A legal source said: “Juvenile sex offenders are not a new phenomenon but they have never been so common as they are today.

“We are struggling with the volume of cases and how to deal with them because children who commit these crimes have often been victims of some form of abuse themselves.

“When an adult commits rape, the criminal justice pathway is clear. When an 11-year-old commits rape, how do we handle that?

“Sadly, these sorts of cases are coming up far more frequently and it’s deeply concerning.”

In 2015/16, 120 youngsters were charged with rape or attempted rape, 113 with sexual assault and 167 with other sexual crimes.
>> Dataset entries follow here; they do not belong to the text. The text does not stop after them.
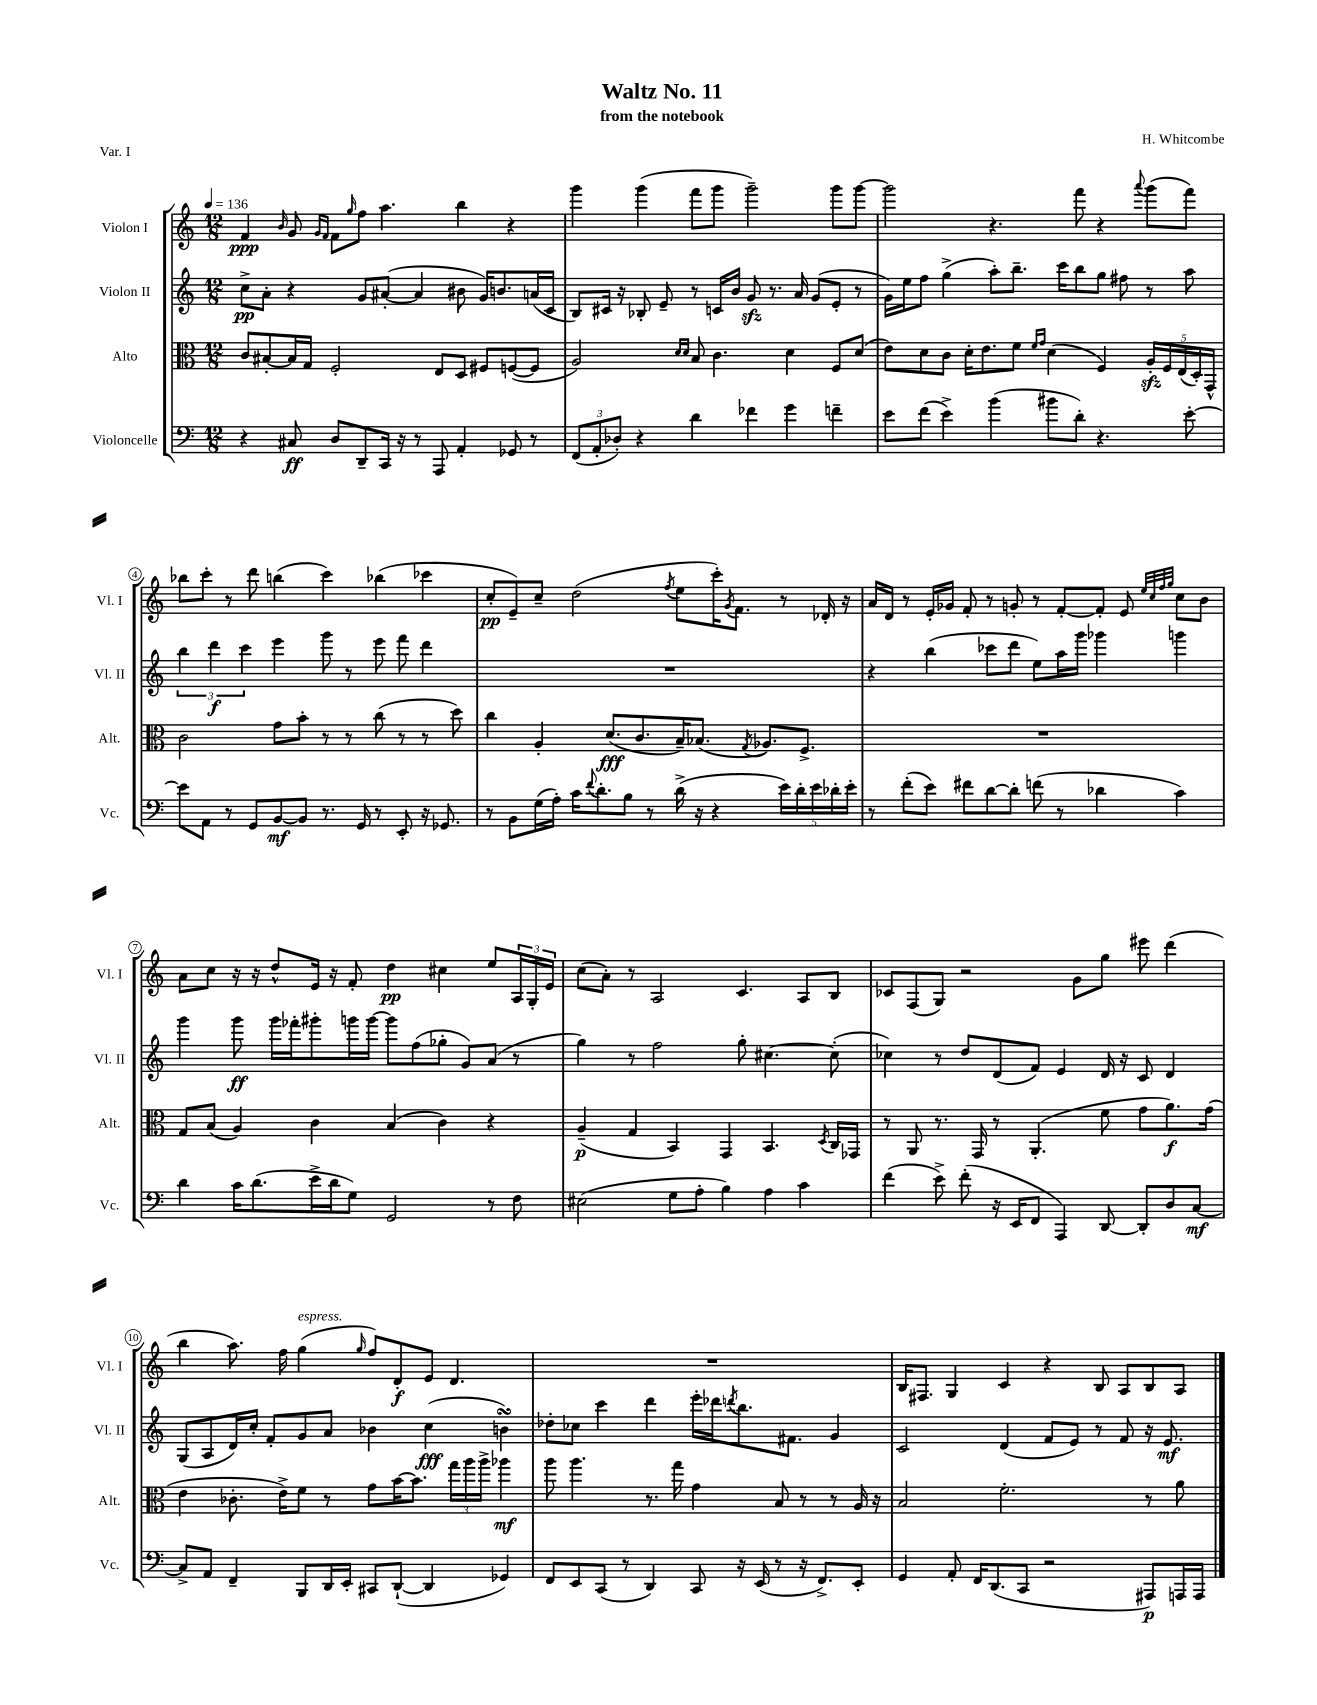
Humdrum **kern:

**kern	**kern	**kern	**kern
*staff4	*staff3	*staff2	*staff1
*clefF4	*clefC3	*clefG2	*clefG2
*k[]	*k[]	*k[]	*k[]
*M12/8	*M12/8	*M12/8	*M12/8
*MM136	*MM136	*MM136	*MM136
4r	8c	8cc^	4f
.	[8B#'	8a'	.
.	.	.	16qqb
8C#	16B#]	4r	8g
.	16G	.	.
.	.	.	16qqg
.	.	.	16qqf
8D	2F'	.	8f
.	.	.	16qqgg
8DD~	.	8g	8ff
16CC	.	([8a#'	4.aa
16r	.	.	.
8r	.	4a#]	.
8AAA	8E	.	.
4AA'	8D	8b#	4bb
.	8F#	16g)	.
.	.	8.b	.
8GG-	([8F	.	4r
8r	8F]	(16a	.
.	.	16c	.
=	=	=	=
(12FF	2A)	8B)	4ggg
12AA'	.	.	.
.	.	16c#	.
12D-')	.	.	.
.	.	16r	.
4r	.	8B-'	(4ggg
.	.	8e~	.
.	16qqd	.	.
.	16qqd	.	.
4d	8B	8r	8fff
.	4.c	16c	8ggg
.	.	16b	.
4f-	.	8g	2ggg~)
.	.	8.r	.
4g	4d	.	.
.	.	16a	.
.	.	(8g	.
4f~	8F	8e'	8ggg
.	(8d	8r	[8ggg
=	=	=	=
8e	8e)	16g)	2ggg]
.	.	16ee	.
(8f	8d	8ff	.
4e^)	8c	(4gg^	.
.	16d'	.	.
.	8.e	.	.
(4b	.	8aa')	4.r
.	8f	8.bb~	.
.	16qqf	.	.
.	16qqg	.	.
8b#	(4d	.	.
.	.	16ccc	.
8d')	.	8bb	8fff
4.r	4F)	8gg	4r
.	.	8ff#	.
.	.	.	8qqaaa
.	20A'	8r	(8ggg
.	20F	.	.
.	(20E	.	.
[8e'	.	8aa	8fff)
.	20D')	.	.
.	20GG^^	.	.
=	=	=	=
8e]	2c	6bb	8bb-
8AA	.	.	8ccc'
.	.	6ddd	.
8r	.	.	8r
.	.	6ccc	.
8GG	.	.	8ddd
[8BB	8g	4eee	(4bb
8BB]	8b'	.	.
8.r	8r	8ggg	4ccc)
.	8r	8r	.
16GG	.	.	.
8r	(8cc	8eee	(4bb-
8EE'	8r	8fff	.
16r	8r	4ddd	4ccc-
8.GG-	.	.	.
.	8dd)	.	.
=	=	=	=
8r	4cc	1.r	8cc'
8BB	.	.	8e~)
(16G	4A'	.	8cc~
16A')	.	.	.
16c	.	.	(2dd
8qqf	.	.	.
8.d'	.	.	.
.	(8.d	.	.
8B	.	.	.
.	8.c	.	.
8r	.	.	.
.	.	.	8qff
(16d^	16B~)	.	8ee
16r	(8.B-	.	.
4r	.	.	16ccc')
.	.	.	8qg
.	.	.	8.f
.	8qG	.	.
.	8.A-)	.	.
20e)	.	.	8r
20d'	.	.	.
.	8.F^	.	.
20e	.	.	.
.	.	.	16d-'
20d-'	.	.	.
.	.	.	16r
20e'	.	.	.
=	=	=	=
8r	1.r	4r	16a
.	.	.	16d
(8f'	.	.	8r
8e)	.	(4bb	16e'
.	.	.	16g-
8f#	.	.	8f'
[8d	.	8ccc-	8r
8d']	.	8ddd	8g'
(8f	.	8ee)	8r
8r	.	16aa	[8f'
.	.	16ggg	.
4d-	.	4ggg-	8f']
.	.	.	8e
.	.	.	32qqee
.	.	.	32qqcc
.	.	.	32qqff
.	.	.	32qqgg
4c)	.	4ggg	8cc
.	.	.	8b
=	=	=	=
4d	8G	4ggg	8a
.	(8B	.	8cc
16c	4A)	8ggg	16r
(8.d	.	.	16r
.	.	16ggg	8dd^^
.	.	16fff-'	.
16e^	4c	8ggg#'	16e
16d	.	.	16r
8G)	.	16ggg	8f'
.	.	[16ggg	.
2GG	(4B	8ggg]	4dd
.	.	(8ff	.
.	4c)	8gg-'	4cc#
.	.	8g)	.
8r	4r	(8a	8ee
8F	.	8r	24A
.	.	.	24G'
.	.	.	24e
=	=	=	=
(2E#	(4A~	4gg)	(8cc
.	.	.	8a')
.	4G	8r	8r
.	.	2ff	2A
8G	4BB)	.	.
8A'	.	.	.
4B)	4GG	.	.
.	.	8gg'	4.c
4A	4.BB	[4.cc#	.
4c	.	.	8A
.	8qD	.	.
.	16C	(8cc#']	8B
.	16GG-	.	.
=	=	=	=
(4f	8r	4cc-)	8c-
.	8AA	.	(8F
8e^)	8.r	8r	8G)
(8f'	.	8dd	2r
.	16GG	.	.
16r	8r	(8d	.
16EE	.	.	.
8FF	(4.AA'	8f)	.
4AAA)	.	4e	.
.	.	.	8g
[8DD	8f	16d	8gg
.	.	16r	.
8DD']	8g	8c	8eee#
8D	8.a)	4d	(4ddd
[8C	.	.	.
.	(16g	.	.
=	=	=	=
8C^]	4e	(8G	4bb
8AA	.	8A	.
4FF~	8.c-'	16d)	8.aa)
.	.	16cc'	.
.	.	8f'	.
.	16e^)	.	16ff
8BBB	8f	8g	(4gg
16DD	8r	8a	.
16EE'	.	.	.
.	.	.	16qqgg
8CC#	8g	4b-	8ff)
([8DD`	[16b	.	8d'
.	8.b]	.	.
4DD]	.	(4cc	8e
.	24gg	.	4.d
.	24aa	.	.
.	24aa^	.	.
4GG-)	4aa-	4b)	.
=	=	=	=
8FF	8aa	8dd-'	1.r
8EE	4.aa	8cc-	.
(8CC	.	4ccc	.
8r	.	.	.
4DD)	8.r	4ddd	.
.	16gg	.	.
8CC	4g	16eee'	.
.	.	16ddd-	.
.	.	8qddd	.
16r	.	8.bb	.
(16EE	.	.	.
8r	8B	.	.
.	.	8.f#	.
16r	8r	.	.
8.FF^)	.	.	.
.	8r	4g	.
8EE'	16A	.	.
.	16r	.	.
=	=	=	=
4GG	2B	2c	16B
.	.	.	8.F#
8AA'	.	.	4G
16FF	.	.	.
(8.DD	.	.	.
.	2.f'	(4d	4c
8CC	.	.	.
2r	.	8f	4r
.	.	8e)	.
.	.	8r	8B
.	.	8f	8A
8AAA#)	8r	16r	8B
.	.	8.e	.
16AAA	8a	.	8A
16AAA	.	.	.
==	==	==	==
*-	*-	*-	*-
Seven 16 to 17-year-olds were reported for sending sexual messages.

The summit, entitled Children, Young People and Sexual Offending, is to be held in Glasgow on Friday.

Edinburgh-based charity The Reward Foundation, which talks to pupils about the risks of X-rated material, fears young minds are becoming desensitised to sexual violence.

Chief executive Mary Sharpe said: “Unless we face up to the reality of what the porn industry is covertly teaching our youngsters, the crime rate will continue to rise.”

The Crown Office said Mrs Di Rollo, the former head of its National Sex Crimes Unit, was “calling for a reduction in the number of cases where young people are subjected to, or engage in, sexual behaviours that require a criminal justice response”.

A Scottish Government spokesman said: “Mr Swinney will set out the importance of teaching young people about consent, dignity and respect and will hear the views of teachers and relevant organisations at the summit.”